Dad has been in the hospital in Florida for a stomach ulcer surgery that turned out to be tougher than we’d expected. I went to visit him and help him for several days, as I mentioned on my politics blog. When I got back from taking care of him, I immediately fell ill myself.
I spent most of the following week in a state of rest and apathy, sniffling and coughing and unmotivated to venture beyond the front door. I was vaguely frustrated, watching time slip by as I passed the hours with episodes of “The Daily Show” and “Felicity.” But I just didn’t have the energy to work on anything.

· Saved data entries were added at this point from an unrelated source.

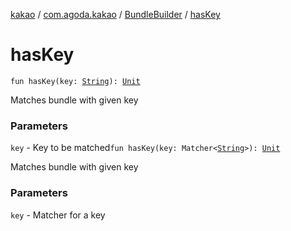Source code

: [kakao](../../index.md) / [com.agoda.kakao](../index.md) / [BundleBuilder](index.md) / [hasKey](./has-key.md)

# hasKey

`fun hasKey(key: `[`String`](https://kotlinlang.org/api/latest/jvm/stdlib/kotlin/-string/index.html)`): `[`Unit`](https://kotlinlang.org/api/latest/jvm/stdlib/kotlin/-unit/index.html)

Matches bundle with given key

### Parameters

`key` - Key to be matched`fun hasKey(key: Matcher<`[`String`](https://kotlinlang.org/api/latest/jvm/stdlib/kotlin/-string/index.html)`>): `[`Unit`](https://kotlinlang.org/api/latest/jvm/stdlib/kotlin/-unit/index.html)

Matches bundle with given key

### Parameters

`key` - Matcher for a key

I’m still not sure what made me ill. I’ve been under the weather with something mysterious for the last couple months, though this was the first time it really laid me flat. I’ve often felt tired and pre-feverish, as if something’s about to hit. Is it a deep chest cold? Some sort of imbalance? Stress?
My aunt suggested perhaps I had “battle fatigue” after getting back from Florida—maybe adrenaline had carried me through the intensity of caring for Dad, then I crashed upon return. Whatever it was, it felt like the lurking illness of the last couple months finally caught up with me.
On top of feeling exhausted, I spent the week fretting about the illness. Its duration and strange nature—absent of most symptoms other than fatigue and subtle pressure in my head and chest—led me to all sorts of unpleasant “What ifs” about chronic and terminal conditions.
This often happens. I know I’m paranoid, but when I’m ill with something I can’t explain, it’s hard not to let words like cancer cast shadows in my mind.
So I’ve been thinking a lot about illness. Being sick for so long made me think about all the people who do have serious, long-term illnesses. I had vivid flash-forwards to being elderly or near death, lying feebly in a room somewhere and remembering when I was younger and could move about freely.
I happened to be reading The Sound of a Wild Snail Eating, Elisabeth Tova Bailey’s wonderful memoir about how, when she was exactly my age, she did contract a mysterious chronic illness that made her bedridden for years.
Bailey describes how her world became smaller. The snail in a flower pot by her bedside became her closest companion. Too exhausted to move around herself, she became enthralled with the pace, simplicity, and elegance of the snail, and absorbed in its tiny world. Meanwhile, she felt envious of her friends, who would bustle in with the rush and energy of the outside world, their most casual comments hinting of activities she could no longer do.
I vowed that when I got better, I’d be grateful for my health. And I am. I’m feeling better now and hope I’m permanently on the mend. I once again have the energy to write and move around, and I have a post-illness buzz, impatient to make up for lost time, busying myself with lots of projects that I envisioned when I was sick.
As I go about my business, though, I’m noticing the small details of the world more than I did before. Things I came to relish or look forward to when I was sick: the warm of the sunlight, the ease with which my cats move, the smell of spring.
In many other cultures, people scatter expressions of gratitude through their speech more than we do here in America. Tanzanians say the phrase Mungu akipenda—if God wishes—so often that it was easy to poke fun at them about it. (“See you tomorrow!” “If God wishes!” “Will you pay me back?” “If God wishes.”) In Arabic, the common phrase inshallah means the same thing: if God is willing.
These casual words point to a fundamental humility, an understanding that things may not go as planned. I hope to see you tomorrow, but it’s really in God’s hands. Rather than lending a sense of uncertainty to daily life, I think repeating these phrases serves to permeate these cultures with a sense of gratitude. Since things could change any time, today I can be grateful for what I do have.
My illness wasn’t in my plan, and Dad’s wasn’t in his plan either. But I’m glad to be reminded me of all we have to be grateful for.